What the task requires = Output each line of the entries below word for word, keeping every character unchanged.

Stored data

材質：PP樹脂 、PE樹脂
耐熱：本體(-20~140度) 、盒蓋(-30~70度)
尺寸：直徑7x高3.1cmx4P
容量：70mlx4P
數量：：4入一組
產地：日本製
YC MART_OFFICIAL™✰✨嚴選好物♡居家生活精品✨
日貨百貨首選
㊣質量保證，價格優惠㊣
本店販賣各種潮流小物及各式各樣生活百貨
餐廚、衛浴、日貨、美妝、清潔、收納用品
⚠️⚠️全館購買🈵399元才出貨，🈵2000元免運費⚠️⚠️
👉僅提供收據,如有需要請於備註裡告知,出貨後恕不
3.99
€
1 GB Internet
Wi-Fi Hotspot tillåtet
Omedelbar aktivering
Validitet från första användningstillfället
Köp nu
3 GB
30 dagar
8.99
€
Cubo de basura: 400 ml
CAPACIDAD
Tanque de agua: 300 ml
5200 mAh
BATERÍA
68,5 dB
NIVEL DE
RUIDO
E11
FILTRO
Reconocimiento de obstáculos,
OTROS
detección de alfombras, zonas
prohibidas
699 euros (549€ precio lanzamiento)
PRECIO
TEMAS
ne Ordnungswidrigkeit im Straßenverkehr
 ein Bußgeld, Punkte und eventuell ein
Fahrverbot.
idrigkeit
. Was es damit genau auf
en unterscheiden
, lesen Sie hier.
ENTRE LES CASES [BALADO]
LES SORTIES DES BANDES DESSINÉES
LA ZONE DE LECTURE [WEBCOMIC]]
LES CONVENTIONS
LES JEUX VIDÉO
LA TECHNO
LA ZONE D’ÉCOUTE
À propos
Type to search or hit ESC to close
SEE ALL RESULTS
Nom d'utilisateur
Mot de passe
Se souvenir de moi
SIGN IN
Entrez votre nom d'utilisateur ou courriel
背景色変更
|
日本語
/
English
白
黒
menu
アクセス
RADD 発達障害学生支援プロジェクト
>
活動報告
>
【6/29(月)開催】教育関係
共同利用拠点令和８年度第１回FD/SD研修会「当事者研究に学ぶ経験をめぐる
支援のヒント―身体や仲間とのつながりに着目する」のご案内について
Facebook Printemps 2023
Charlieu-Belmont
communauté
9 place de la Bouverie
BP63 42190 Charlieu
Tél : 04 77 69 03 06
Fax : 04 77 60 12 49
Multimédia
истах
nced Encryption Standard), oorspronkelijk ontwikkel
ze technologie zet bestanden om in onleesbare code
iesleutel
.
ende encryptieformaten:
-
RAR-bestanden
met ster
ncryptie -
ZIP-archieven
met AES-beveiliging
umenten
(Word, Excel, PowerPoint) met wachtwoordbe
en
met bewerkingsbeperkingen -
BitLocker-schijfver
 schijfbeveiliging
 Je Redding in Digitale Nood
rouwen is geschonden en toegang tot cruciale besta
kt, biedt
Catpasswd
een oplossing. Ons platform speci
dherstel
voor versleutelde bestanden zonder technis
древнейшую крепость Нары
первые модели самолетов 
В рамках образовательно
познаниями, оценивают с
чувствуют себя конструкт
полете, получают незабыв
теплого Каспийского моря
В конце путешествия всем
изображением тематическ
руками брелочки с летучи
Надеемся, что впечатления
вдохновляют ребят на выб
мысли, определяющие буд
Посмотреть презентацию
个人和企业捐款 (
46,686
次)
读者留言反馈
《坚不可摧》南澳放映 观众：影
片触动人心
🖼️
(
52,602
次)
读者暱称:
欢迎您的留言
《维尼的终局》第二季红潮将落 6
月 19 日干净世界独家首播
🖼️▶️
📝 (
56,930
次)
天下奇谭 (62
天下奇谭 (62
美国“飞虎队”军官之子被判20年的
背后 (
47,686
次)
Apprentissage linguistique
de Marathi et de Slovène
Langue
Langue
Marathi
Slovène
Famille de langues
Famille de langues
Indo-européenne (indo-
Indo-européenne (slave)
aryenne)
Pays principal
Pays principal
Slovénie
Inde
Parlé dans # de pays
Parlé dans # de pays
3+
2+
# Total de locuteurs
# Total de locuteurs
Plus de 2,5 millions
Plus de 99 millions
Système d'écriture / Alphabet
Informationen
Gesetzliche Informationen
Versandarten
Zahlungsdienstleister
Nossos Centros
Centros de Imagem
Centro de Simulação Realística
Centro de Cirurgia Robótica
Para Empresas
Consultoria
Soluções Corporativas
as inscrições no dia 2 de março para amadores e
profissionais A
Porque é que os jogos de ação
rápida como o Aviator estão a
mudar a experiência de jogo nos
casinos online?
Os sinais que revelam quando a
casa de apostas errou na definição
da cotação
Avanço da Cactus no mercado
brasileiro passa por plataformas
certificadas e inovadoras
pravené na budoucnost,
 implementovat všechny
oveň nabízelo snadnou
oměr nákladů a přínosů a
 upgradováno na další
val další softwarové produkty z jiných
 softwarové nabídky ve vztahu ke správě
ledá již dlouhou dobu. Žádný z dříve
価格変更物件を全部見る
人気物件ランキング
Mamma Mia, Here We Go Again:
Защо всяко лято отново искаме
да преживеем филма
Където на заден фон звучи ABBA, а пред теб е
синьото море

Response for this exercise =
材質：PP樹脂 、PE樹脂
耐熱：本體(-20~140度) 、盒蓋(-30~70度)
尺寸：直徑7x高3.1cmx4P
容量：70mlx4P
數量：：4入一組
產地：日本製
YC MART_OFFICIAL™✰✨嚴選好物♡居家生活精品✨
日貨百貨首選
㊣質量保證，價格優惠㊣
本店販賣各種潮流小物及各式各樣生活百貨
餐廚、衛浴、日貨、美妝、清潔、收納用品
⚠️⚠️全館購買🈵399元才出貨，🈵2000元免運費⚠️⚠️
👉僅提供收據,如有需要請於備註裡告知,出貨後恕不
3.99
€
1 GB Internet
Wi-Fi Hotspot tillåtet
Omedelbar aktivering
Validitet från första användningstillfället
Köp nu
3 GB
30 dagar
8.99
€
Cubo de basura: 400 ml
CAPACIDAD
Tanque de agua: 300 ml
5200 mAh
BATERÍA
68,5 dB
NIVEL DE
RUIDO
E11
FILTRO
Reconocimiento de obstáculos,
OTROS
detección de alfombras, zonas
prohibidas
699 euros (549€ precio lanzamiento)
PRECIO
TEMAS
ne Ordnungswidrigkeit im Straßenverkehr
 ein Bußgeld, Punkte und eventuell ein
Fahrverbot.
idrigkeit
. Was es damit genau auf
en unterscheiden
, lesen Sie hier.
ENTRE LES CASES [BALADO]
LES SORTIES DES BANDES DESSINÉES
LA ZONE DE LECTURE [WEBCOMIC]]
LES CONVENTIONS
LES JEUX VIDÉO
LA TECHNO
LA ZONE D’ÉCOUTE
À propos
Type to search or hit ESC to close
SEE ALL RESULTS
Nom d'utilisateur
Mot de passe
Se souvenir de moi
SIGN IN
Entrez votre nom d'utilisateur ou courriel
背景色変更
|
日本語
/
English
白
黒
menu
アクセス
RADD 発達障害学生支援プロジェクト
>
活動報告
>
【6/29(月)開催】教育関係
共同利用拠点令和８年度第１回FD/SD研修会「当事者研究に学ぶ経験をめぐる
支援のヒント―身体や仲間とのつながりに着目する」のご案内について
Facebook Printemps 2023
Charlieu-Belmont
communauté
9 place de la Bouverie
BP63 42190 Charlieu
Tél : 04 77 69 03 06
Fax : 04 77 60 12 49
Multimédia
истах
nced Encryption Standard), oorspronkelijk ontwikkel
ze technologie zet bestanden om in onleesbare code
iesleutel
.
ende encryptieformaten:
-
RAR-bestanden
met ster
ncryptie -
ZIP-archieven
met AES-beveiliging
umenten
(Word, Excel, PowerPoint) met wachtwoordbe
en
met bewerkingsbeperkingen -
BitLocker-schijfver
 schijfbeveiliging
 Je Redding in Digitale Nood
rouwen is geschonden en toegang tot cruciale besta
kt, biedt
Catpasswd
een oplossing. Ons platform speci
dherstel
voor versleutelde bestanden zonder technis
древнейшую крепость Нары
первые модели самолетов 
В рамках образовательно
познаниями, оценивают с
чувствуют себя конструкт
полете, получают незабыв
теплого Каспийского моря
В конце путешествия всем
изображением тематическ
руками брелочки с летучи
Надеемся, что впечатления
вдохновляют ребят на выб
мысли, определяющие буд
Посмотреть презентацию
个人和企业捐款 (
46,686
次)
读者留言反馈
《坚不可摧》南澳放映 观众：影
片触动人心
🖼️
(
52,602
次)
读者暱称:
欢迎您的留言
《维尼的终局》第二季红潮将落 6
月 19 日干净世界独家首播
🖼️▶️
📝 (
56,930
次)
天下奇谭 (62
天下奇谭 (62
美国“飞虎队”军官之子被判20年的
背后 (
47,686
次)
Apprentissage linguistique
de Marathi et de Slovène
Langue
Langue
Marathi
Slovène
Famille de langues
Famille de langues
Indo-européenne (indo-
Indo-européenne (slave)
aryenne)
Pays principal
Pays principal
Slovénie
Inde
Parlé dans # de pays
Parlé dans # de pays
3+
2+
# Total de locuteurs
# Total de locuteurs
Plus de 2,5 millions
Plus de 99 millions
Système d'écriture / Alphabet
Informationen
Gesetzliche Informationen
Versandarten
Zahlungsdienstleister
Nossos Centros
Centros de Imagem
Centro de Simulação Realística
Centro de Cirurgia Robótica
Para Empresas
Consultoria
Soluções Corporativas
as inscrições no dia 2 de março para amadores e
profissionais A
Porque é que os jogos de ação
rápida como o Aviator estão a
mudar a experiência de jogo nos
casinos online?
Os sinais que revelam quando a
casa de apostas errou na definição
da cotação
Avanço da Cactus no mercado
brasileiro passa por plataformas
certificadas e inovadoras
pravené na budoucnost,
 implementovat všechny
oveň nabízelo snadnou
oměr nákladů a přínosů a
 upgradováno na další
val další softwarové produkty z jiných
 softwarové nabídky ve vztahu ke správě
ledá již dlouhou dobu. Žádný z dříve
価格変更物件を全部見る
人気物件ランキング
Mamma Mia, Here We Go Again:
Защо всяко лято отново искаме
да преживеем филма
Където на заден фон звучи ABBA, а пред теб е
синьото море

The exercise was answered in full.